Bank of America, Citigroup, Goldman Sachs, JPMorgan Chase & Co., Morgan Stanley and Wells Fargo were among the large lenders that boosted their dividends after the stress tests, Bloomberg reported Tuesday (July 1).

All 22 banks that were examined by the Fed last week passed the stress tests, showing that they had enough capital to withstand hypothetical crisis scenarios, according to the report.

The results of these annual examinations traditionally help determine how much capital banks return to shareholders through dividends and buybacks, the report said.

When the Federal Reserve announced the results of the stress tests Friday (June 27), it said in a press release that it found that the large banks are well positioned to “weather a severe recession” while staying above their minimum capital requirements and continuing their lending.

“Large banks remain well capitalized and resilient to a range of severe outcomes,” Federal Reserve Vice Chair for Supervision Michelle W. Bowman said in the release.
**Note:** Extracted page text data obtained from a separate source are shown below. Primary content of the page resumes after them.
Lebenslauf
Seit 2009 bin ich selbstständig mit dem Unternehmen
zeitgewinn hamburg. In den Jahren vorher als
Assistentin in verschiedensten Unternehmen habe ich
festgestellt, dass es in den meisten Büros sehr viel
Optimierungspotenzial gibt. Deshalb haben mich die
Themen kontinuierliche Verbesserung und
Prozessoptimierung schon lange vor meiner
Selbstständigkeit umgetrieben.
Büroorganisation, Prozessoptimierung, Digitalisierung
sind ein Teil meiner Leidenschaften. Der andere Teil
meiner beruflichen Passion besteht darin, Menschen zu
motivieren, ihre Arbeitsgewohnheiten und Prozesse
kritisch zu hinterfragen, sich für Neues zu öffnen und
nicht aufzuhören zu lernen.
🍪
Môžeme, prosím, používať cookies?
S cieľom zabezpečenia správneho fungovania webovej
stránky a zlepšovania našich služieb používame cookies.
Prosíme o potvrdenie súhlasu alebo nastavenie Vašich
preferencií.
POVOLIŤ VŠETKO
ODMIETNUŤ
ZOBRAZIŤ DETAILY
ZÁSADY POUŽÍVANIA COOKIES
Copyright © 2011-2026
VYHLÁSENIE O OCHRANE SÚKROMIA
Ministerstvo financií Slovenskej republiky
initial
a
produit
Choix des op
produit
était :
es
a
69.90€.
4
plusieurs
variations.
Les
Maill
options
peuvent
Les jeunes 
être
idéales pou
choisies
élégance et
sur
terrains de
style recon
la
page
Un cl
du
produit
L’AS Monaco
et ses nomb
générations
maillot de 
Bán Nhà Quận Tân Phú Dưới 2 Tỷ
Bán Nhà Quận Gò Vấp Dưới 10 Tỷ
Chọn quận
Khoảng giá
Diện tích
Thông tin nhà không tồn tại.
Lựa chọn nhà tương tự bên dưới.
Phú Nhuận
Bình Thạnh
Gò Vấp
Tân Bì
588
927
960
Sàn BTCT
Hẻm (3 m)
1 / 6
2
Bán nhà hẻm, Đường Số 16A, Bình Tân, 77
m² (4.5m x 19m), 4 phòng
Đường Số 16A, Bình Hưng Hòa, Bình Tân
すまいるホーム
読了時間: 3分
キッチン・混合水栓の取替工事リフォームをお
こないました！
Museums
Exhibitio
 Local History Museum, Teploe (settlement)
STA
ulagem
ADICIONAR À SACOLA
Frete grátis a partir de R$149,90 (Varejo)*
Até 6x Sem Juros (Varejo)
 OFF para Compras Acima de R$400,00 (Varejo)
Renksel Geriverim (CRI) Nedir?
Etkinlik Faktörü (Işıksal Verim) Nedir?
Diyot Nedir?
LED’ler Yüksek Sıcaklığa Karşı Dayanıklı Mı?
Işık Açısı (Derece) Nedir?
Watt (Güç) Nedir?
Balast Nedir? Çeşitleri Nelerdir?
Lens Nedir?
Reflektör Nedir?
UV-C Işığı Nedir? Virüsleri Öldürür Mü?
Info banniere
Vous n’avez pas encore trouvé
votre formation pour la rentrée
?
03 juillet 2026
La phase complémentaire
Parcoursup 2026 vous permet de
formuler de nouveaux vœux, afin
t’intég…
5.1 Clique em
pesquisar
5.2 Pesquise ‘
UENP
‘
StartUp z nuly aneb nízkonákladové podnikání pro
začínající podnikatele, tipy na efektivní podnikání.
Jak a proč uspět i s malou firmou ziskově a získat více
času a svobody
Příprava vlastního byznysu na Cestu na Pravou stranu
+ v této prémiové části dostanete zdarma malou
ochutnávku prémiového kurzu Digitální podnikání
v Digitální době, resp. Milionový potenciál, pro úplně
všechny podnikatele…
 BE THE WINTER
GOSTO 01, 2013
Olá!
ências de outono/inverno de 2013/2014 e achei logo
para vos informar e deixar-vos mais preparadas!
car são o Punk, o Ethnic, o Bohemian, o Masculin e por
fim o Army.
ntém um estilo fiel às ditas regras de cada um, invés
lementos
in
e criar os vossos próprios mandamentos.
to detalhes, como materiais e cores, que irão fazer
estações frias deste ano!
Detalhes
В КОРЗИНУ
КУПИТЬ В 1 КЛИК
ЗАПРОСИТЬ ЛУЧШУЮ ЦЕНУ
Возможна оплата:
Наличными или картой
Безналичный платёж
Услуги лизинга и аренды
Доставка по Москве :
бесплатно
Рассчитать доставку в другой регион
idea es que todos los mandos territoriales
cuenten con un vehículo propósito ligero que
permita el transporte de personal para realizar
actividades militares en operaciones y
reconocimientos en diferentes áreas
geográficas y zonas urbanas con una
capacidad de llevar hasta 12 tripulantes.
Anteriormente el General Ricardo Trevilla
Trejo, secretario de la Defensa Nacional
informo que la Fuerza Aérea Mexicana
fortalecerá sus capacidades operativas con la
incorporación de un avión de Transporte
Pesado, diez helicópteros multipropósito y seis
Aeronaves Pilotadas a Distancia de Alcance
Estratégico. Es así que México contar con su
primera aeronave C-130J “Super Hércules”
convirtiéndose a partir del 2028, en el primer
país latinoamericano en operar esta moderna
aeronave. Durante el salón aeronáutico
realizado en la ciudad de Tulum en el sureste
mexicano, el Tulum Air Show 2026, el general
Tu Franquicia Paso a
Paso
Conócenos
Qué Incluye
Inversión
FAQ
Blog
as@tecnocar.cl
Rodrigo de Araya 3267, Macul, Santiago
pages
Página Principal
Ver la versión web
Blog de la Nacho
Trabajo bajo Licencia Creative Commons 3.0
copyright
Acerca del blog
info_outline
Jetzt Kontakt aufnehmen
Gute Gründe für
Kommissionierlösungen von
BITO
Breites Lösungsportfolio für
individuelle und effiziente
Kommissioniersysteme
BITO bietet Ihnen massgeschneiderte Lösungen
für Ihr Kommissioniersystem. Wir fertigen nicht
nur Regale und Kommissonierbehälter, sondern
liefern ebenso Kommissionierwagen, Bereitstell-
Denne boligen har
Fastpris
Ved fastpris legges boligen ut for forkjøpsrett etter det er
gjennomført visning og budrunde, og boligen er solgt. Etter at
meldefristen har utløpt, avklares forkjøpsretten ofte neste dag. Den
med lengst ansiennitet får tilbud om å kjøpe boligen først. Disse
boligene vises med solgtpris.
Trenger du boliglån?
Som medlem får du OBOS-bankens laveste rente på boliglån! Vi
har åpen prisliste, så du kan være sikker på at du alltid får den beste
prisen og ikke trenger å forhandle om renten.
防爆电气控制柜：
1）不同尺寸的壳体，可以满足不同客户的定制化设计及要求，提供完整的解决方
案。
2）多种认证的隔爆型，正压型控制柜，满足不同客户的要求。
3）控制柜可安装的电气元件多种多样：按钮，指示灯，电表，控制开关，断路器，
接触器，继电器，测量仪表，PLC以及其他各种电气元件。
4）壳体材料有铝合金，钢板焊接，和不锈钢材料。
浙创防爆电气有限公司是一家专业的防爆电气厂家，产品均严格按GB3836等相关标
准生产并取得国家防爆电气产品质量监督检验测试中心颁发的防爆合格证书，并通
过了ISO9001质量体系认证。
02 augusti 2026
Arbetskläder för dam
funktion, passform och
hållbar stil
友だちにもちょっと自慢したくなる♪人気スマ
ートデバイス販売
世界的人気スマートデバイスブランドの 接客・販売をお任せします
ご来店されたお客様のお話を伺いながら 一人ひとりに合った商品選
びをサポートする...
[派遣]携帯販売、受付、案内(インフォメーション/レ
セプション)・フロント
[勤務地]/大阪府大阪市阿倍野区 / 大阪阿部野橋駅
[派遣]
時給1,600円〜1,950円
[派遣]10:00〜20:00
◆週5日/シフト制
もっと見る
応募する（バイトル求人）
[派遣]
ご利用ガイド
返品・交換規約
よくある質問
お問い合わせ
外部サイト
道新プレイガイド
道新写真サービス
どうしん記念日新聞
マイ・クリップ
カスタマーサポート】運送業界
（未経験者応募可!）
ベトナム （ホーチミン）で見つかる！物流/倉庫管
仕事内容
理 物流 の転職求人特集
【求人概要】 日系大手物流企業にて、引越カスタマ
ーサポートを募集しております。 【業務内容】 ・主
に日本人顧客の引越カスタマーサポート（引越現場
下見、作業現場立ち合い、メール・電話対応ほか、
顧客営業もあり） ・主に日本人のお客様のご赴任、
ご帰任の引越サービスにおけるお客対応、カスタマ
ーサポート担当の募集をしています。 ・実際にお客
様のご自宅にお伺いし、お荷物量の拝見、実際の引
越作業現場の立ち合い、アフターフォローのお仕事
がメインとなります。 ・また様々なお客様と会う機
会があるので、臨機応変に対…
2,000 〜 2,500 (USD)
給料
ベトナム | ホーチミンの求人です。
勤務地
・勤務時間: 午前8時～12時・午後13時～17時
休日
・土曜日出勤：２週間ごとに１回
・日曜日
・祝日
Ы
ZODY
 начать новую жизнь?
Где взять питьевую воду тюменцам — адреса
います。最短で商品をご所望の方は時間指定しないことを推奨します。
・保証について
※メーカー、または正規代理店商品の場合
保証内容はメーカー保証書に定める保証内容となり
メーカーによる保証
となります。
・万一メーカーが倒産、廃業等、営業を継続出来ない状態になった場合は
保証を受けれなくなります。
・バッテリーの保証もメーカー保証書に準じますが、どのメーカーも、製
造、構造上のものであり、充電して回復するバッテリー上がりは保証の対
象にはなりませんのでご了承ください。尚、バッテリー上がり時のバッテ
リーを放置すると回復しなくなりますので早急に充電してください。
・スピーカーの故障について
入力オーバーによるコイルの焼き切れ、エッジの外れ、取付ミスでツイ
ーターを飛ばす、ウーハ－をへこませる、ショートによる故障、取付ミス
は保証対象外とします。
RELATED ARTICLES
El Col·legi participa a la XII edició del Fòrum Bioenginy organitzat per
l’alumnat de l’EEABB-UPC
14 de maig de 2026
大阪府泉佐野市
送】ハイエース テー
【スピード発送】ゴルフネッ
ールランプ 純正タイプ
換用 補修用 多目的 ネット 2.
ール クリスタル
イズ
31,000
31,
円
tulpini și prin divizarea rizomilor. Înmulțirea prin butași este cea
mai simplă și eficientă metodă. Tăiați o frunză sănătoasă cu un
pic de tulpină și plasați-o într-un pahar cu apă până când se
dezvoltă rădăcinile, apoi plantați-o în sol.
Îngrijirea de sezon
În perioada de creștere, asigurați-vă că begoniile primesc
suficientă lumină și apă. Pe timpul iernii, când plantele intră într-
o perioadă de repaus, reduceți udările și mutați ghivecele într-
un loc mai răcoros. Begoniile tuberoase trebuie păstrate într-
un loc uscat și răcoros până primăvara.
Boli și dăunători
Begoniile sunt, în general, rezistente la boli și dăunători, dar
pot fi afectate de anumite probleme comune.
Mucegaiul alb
The Federal Reserve said in the same release that the board proposed a rule in April that would average stress test results over two consecutive years, explaining that this would reduce volatility from the stress test when calculating a bank’s capital requirement.

The board plans to disclose models and seek public comment on them later this year before considering finalizing the rule, according to the release.

“One way to address the excessive volatility in the stress test results and corresponding capital requirements is for the Board to finalize the proposal that would average two consecutive years of stress test results, which was released in April,” Bowman said in the release.

In another potential change, it was reported Wednesday (June 25) that the Federal Reserve voted to advance a proposal that would ease the “enhanced supplementary leverage ratio” that determines the amount of capital banks must hold against relatively low-risk assets.

Under the proposed reform, the amount of capital that banks must set aside will depend on the size of the role they play in the global financial system, equaling half of their “GSIB Surcharge,” rather than the current requirement that they hold a flat percentage of capital in reserve against all assets.